Fragmento del texto:
***
Esta exposición de pinturas denominada Carlota a los cuatro vientos, de Fernández Graña (Pati FG), no hace más que instalarnos en el último capítulo del enfrentamiento con este enigma, en circunstancias más propicias para develar nuevas facetas de esta obra icónica.

 

Por de pronto, ante esta especie de super-realismo de la efigie de Carlota Ferreira, se tiene la sospecha de encontrar algo más que una imagen pictórica. Intuimos que infiltrada en ella se esconde un doble fotográfico que le insufla su tensión hacia lo real, su ambigüedad y también todos sus fantasmas.

 

Tal hipótesis tiene asidero, ya que su autor supo valerse de la fotografía como documentación para sus composiciones historicistas, mucho antes que la fotografía  alcanzara su actual estatuto artístico.

 

Para corroborarlo bastaría aplicar a la representación pictórica de Carlota los términos de la caracterización que hace Susan Sontag de la fotografía. El primero: objeto con carácter surrealista (en este caso nunca mejor que el término “super-realista”) dado su peculiar carácter de “revelación” automática. Segundo: inmóvil, pero de una inmovilidad operática, donde el gesto teatral es sacrificado en función del canto. Tercero: preciso. Para confirmarlo atengámonos a la descripción que le dedica Fernando García Esteban: “Blanes no hace interpretaciones personales, no se proyecta a si mismo: no transforma el tema en motivo: lo encara; tampoco lo inquietan los misterios psicológicos. Llega a un equilibrio justo y lo mide por la calidad de lo exterior que observa y cuya estructura visual potencia como profundo choque sensorial”.
***
Extractos de registros:
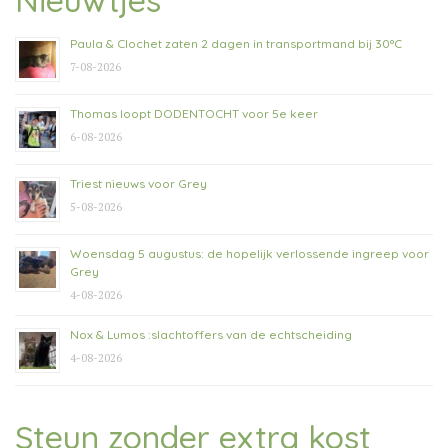
Nieuwtjes
Paula & Clochet zaten 2 dagen in transportmand bij 30°C
7-08-2026
Thomas loopt DODENTOCHT voor 5e keer
6-08-2026
Triest nieuws voor Grey
5-08-2026
Woensdag 5 augustus: de hopelijk verlossende ingreep voor
Grey
4-08-2026
Nox & Lumos :slachtoffers van de echtscheiding
4-08-2026
Steun zonder extra kost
***
Explorar el material:
1. Responde según el texto sobre Carlota Ferreira:
(a) ¿Cómo se llama la exposición de pinturas de Fernández Graña?
(b) ¿Para qué usó el autor la fotografía, según el texto?
(c) ¿De quién es la caracterización de la fotografía que se propone aplicar a la representación pictórica de Carlota?
2. Reproduce del texto sobre Carlota Ferreira todo lo que va desde "Por de pronto, ante" hasta "todos sus fantasmas.", sin cambiar nada.

Soluciones:
1.
(a) Carlota a los cuatro vientos.
(b) Como documentación para sus composiciones historicistas.
(c) De Susan Sontag.

2.
Por de pronto, ante esta especie de super-realismo de la efigie de Carlota Ferreira, se tiene la sospecha de encontrar algo más que una imagen pictórica. Intuimos que infiltrada en ella se esconde un doble fotográfico que le insufla su tensión hacia lo real, su ambigüedad y también todos sus fantasmas.